Question

How do you find the radius of convergence of the binomial power series?

Answer 1

Hint: In this question, we have to find the radius of convergence of the binomial power series. The binomial series is the expansion of $ {\left( {1 + x} \right)^n} $ . We have to find the radius of convergence of this series, so we will first apply the ratio test and then get the interval of x for which the given series converges, this interval is known as the interval of convergence.
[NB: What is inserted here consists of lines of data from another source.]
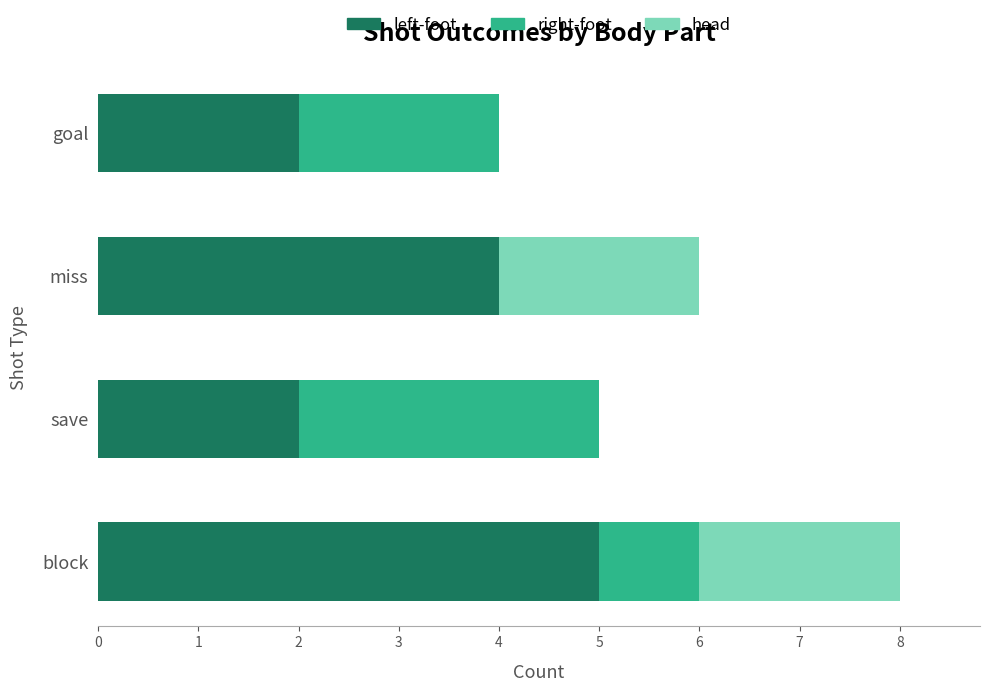

What is the maximum value for left-foot?

5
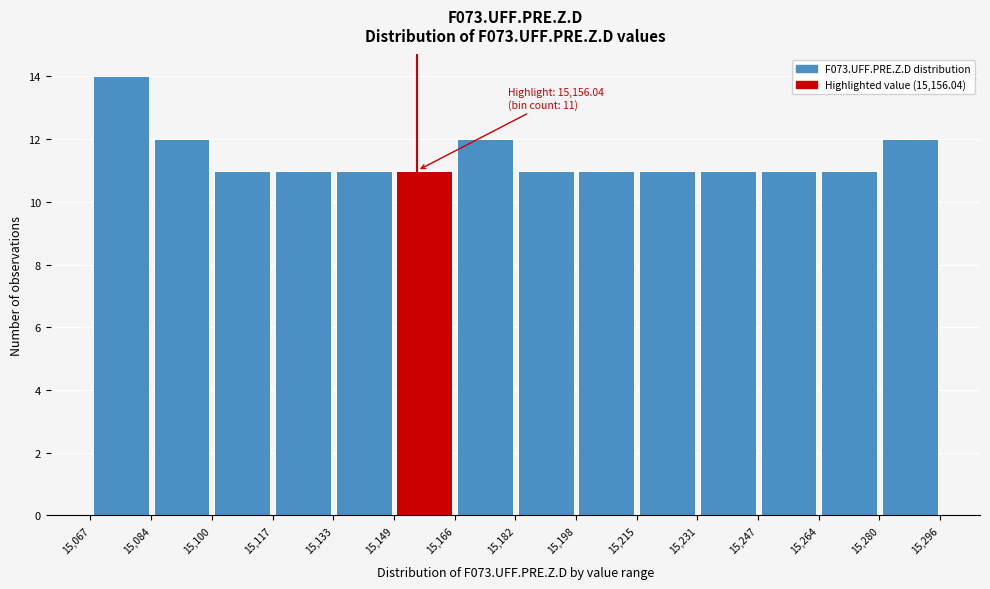

Which range on the x-axis has the tallest bar?

15,067 to 15,084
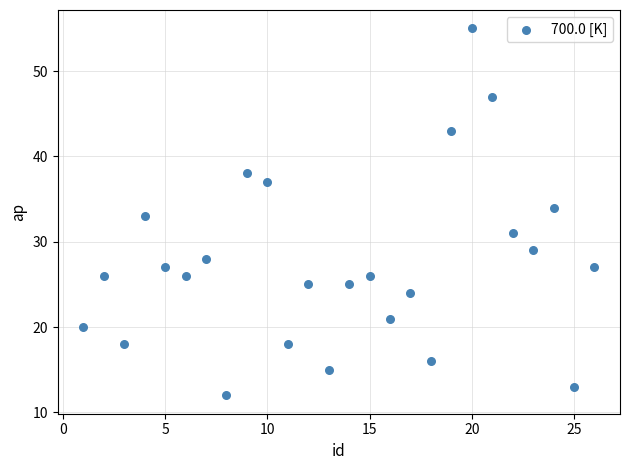

What is the range of Y values (max minus min)?

43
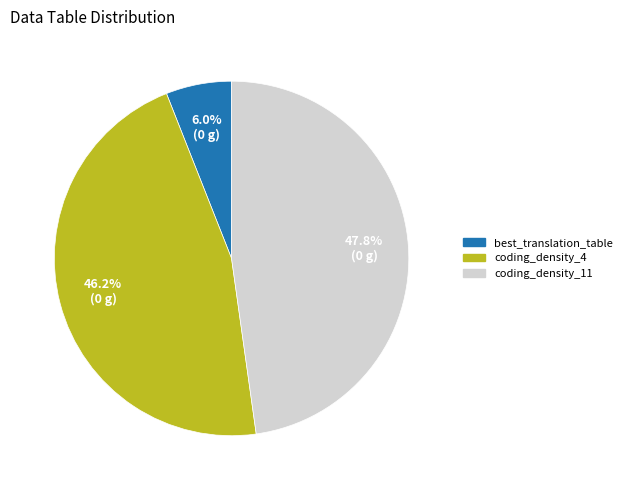

To the nearest percent, what is the average slice percentage?

33%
The half of the length of the interval of convergence is the radius of the convergence.

Complete step by step solution:
A binomial power series is given as –
 $ {\left( {1 + x} \right)^a} = \sum\limits_{n = 0}^\infty {^\alpha {C_n}\left( {{x^n}} \right)} $
So the nth term of this sequence is $ {\alpha _n} = \left( {^\alpha {C_n}} \right){x^n} $ where $ ^\alpha {C_n} = \dfrac{{\alpha !}}{{\left( {\alpha - n} \right)!n!}} $ .
Now we will do the ratio test of this series, we have $ L = \mathop {\lim }\limits_{x \to \infty } \left| {\dfrac{{{a_{n + 1}}}}{{{a_n}}}} \right| $
Putting the value of $ {a_n} $ in the above equation, we have –
 $ L = \mathop {\lim }\limits_{x \to \infty } \left| {\dfrac{{\left( {^\alpha {C_{n + 1}}} \right){x^{n + 1}}}}{{\left( {^\alpha {C_n}} \right){x^n}}}} \right| $
 $ \Rightarrow L = \mathop {\lim }\limits_{x \to \infty } \left| {\dfrac{{\dfrac{{\alpha !}}{{\left( {\alpha - \left( {n + 1} \right)} \right)!\left( {n + 1} \right)!}}{x^{n + 1}}}}{{\dfrac{{\alpha !}}{{\left( {\alpha - n} \right)!n!}}{x^n}}}} \right| $
\[ \Rightarrow L = \mathop {\lim }\limits_{x \to \infty } \left| {\dfrac{{\left( {\alpha - n} \right)!n!}}{{\left( {\alpha - \left( {n + 1} \right)} \right)!\left( {n + 1} \right)!}}x} \right|\]
\[ \Rightarrow L = \mathop {\lim }\limits_{x \to \infty } \left| {\dfrac{{\left( {\alpha - n} \right)}}{{\left( {n + 1} \right)}}x} \right|\]
\[ \Rightarrow L = \mathop {\lim }\limits_{x \to \infty } \left| {\dfrac{{\left( {\dfrac{\alpha }{n} - 1} \right)}}{{\left( {1 + \dfrac{1}{n}} \right)}}x} \right|\]
Dividing both the numerator and the denominator by “n”, we get –
As n approaches infinity, $ \left( {\dfrac{1}{n}} \right) $ approaches zero, so $ \left( {\dfrac{\alpha }{n}} \right) $ also approaches zero, so we get,
\[ \Rightarrow L = \mathop {\lim }\limits_{x \to \infty } \left| {\dfrac{{\left( {0 - 1} \right)}}{{\left( {1 + 0} \right)}}x} \right|\]
\[ \Rightarrow L = \mathop {\lim }\limits_{x \to \infty } \left| {\dfrac{{ - 1}}{1}x} \right|\]
\[ \Rightarrow L = \mathop {\lim }\limits_{x \to \infty } \left| { - x} \right|\]
\[ \Rightarrow L = \mathop {\lim }\limits_{x \to \infty } \left| x \right|\]
As we are given that the series converges so \[\left| x \right| < 1\].
So, the interval of convergence is $ \left( { - 1,1} \right) $ .
The radius of convergence is $ \dfrac{{1 - \left( { - 1} \right)}}{2} = \dfrac{2}{2} = 1 $ .
Hence, the radius of convergence of the binomial power series is $ 1 $ .


Note: A test called the ratio test, also known as D’Alembert’s ratio test or the Cauchy ratio test is done to test the convergence of a series $ \sum\limits_{n = 1}^\infty {{a_n}} $ . The test is given as $ L = \mathop {\lim }\limits_{x \to \infty } \left| {\dfrac{{{a_{n + 1}}}}{{{a_n}}}} \right| $ , if the value of L comes out to be smaller than 1 then the series converges, if it is equal to 1 then the test is inconclusive as the limit fails to exist and if the value comes out to be greater than 1 then the series is divergent.